Bir diğer önemli faktör ücret faktörüdür. Ücret; emek vermek ve sonrasında emeğinin karşılığını beklemesidir. Ücret düzeyinin tatmin edici oluşu, örgütsel bağlılık açısından olumlu bir davranış olmaktadır. Bunun yanı sıra beklenenden düşük miktarlarda bir ücret ise elbette örgütsel bağlılık açısından olumsuz karşılanmaktadır. İnce ve Gül’e göre (2005, s. 9); düzenli ve dengeli bir ücret sistemi bağlılığın sürekliliği açısından son derece önemlidir. Bir diğer bağlılık değişkeni ise; işin zorluk derecesi yani niteliğidir. Bir iş ne kadar yorucu ve emek yoğun bir iş olursa o kadar bağlılık derecesi düşük olmaktadır. Çalışana bu konuda verilecek olan sorumluluk ve yetkiler onu motive edecek, almış olduğu bu sorumluluk bilinciyle de örgüte olan bağlılığı artırmaktadır (İnce ve Gül, 2005, s. 11).

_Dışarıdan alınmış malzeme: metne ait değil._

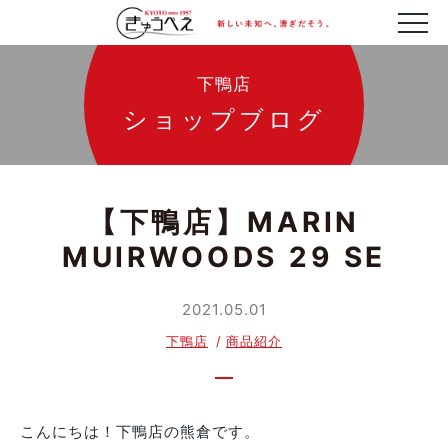
下鴨店
ショップブログ
【下鴨店】MARIN
MUIRWOODS 29 SE
2021.05.01
下鴨店
商品紹介
こんにちは！下鴨店の熊倉です。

Yönetim stili ve liderlik ise; bir işin çalışanlar açısından cazip hale gelmesi için en belirleyici faktör şüphesiz işverenin tavır ve davranışları olmaktadır. Bir işveren örgütte çalışanlara karşı ne kadar adil olursa onların yaptığı işe ne kadar değer verirse ve bununla ilgili çalışmalarda bulunursa o oranda örgüt yöneticisine dolayısıyla örgüte olan bağlılık da artmaktadır. Yani yöneticilik ile örgütsel bağlılık arasında doğrusal bir

bağ vardır (Güçlü, 2006). Diğer değişken olan takım çalışması; çalışanların birbiriyle uyum halinde olması ve işverenlerce yapılan işin değer görmesidir. İşine değer verildiğini hisseden iş görenin çalışma azmi artarak örgütsel bağlılığı olumlu şekilde etkilenmektedir. Güney’e (2011) göre çalışanların bir araya getirilip ekip araştırması yapılması örgütsel bağlılığı artırmaktadır.

Sonuç olarak örgütsel bağlılık, gerek örgüt açısından gerek çalışan açısından gerekse toplum açısından önem arz etmektedir. İşine bağlılık gösterenlerle dolu bir örgüt, faaliyetlerini daha da iyileştirerek sürdürecektir. İşine değer verildiğini hisseden çalışan nasıl daha fazla faydalı olabilirim, diye düşünecektir (Randall, 1987). Çalışmalarıyla ön plana çıkmış bir işyeri ise toplum tarafından itibar görecektir.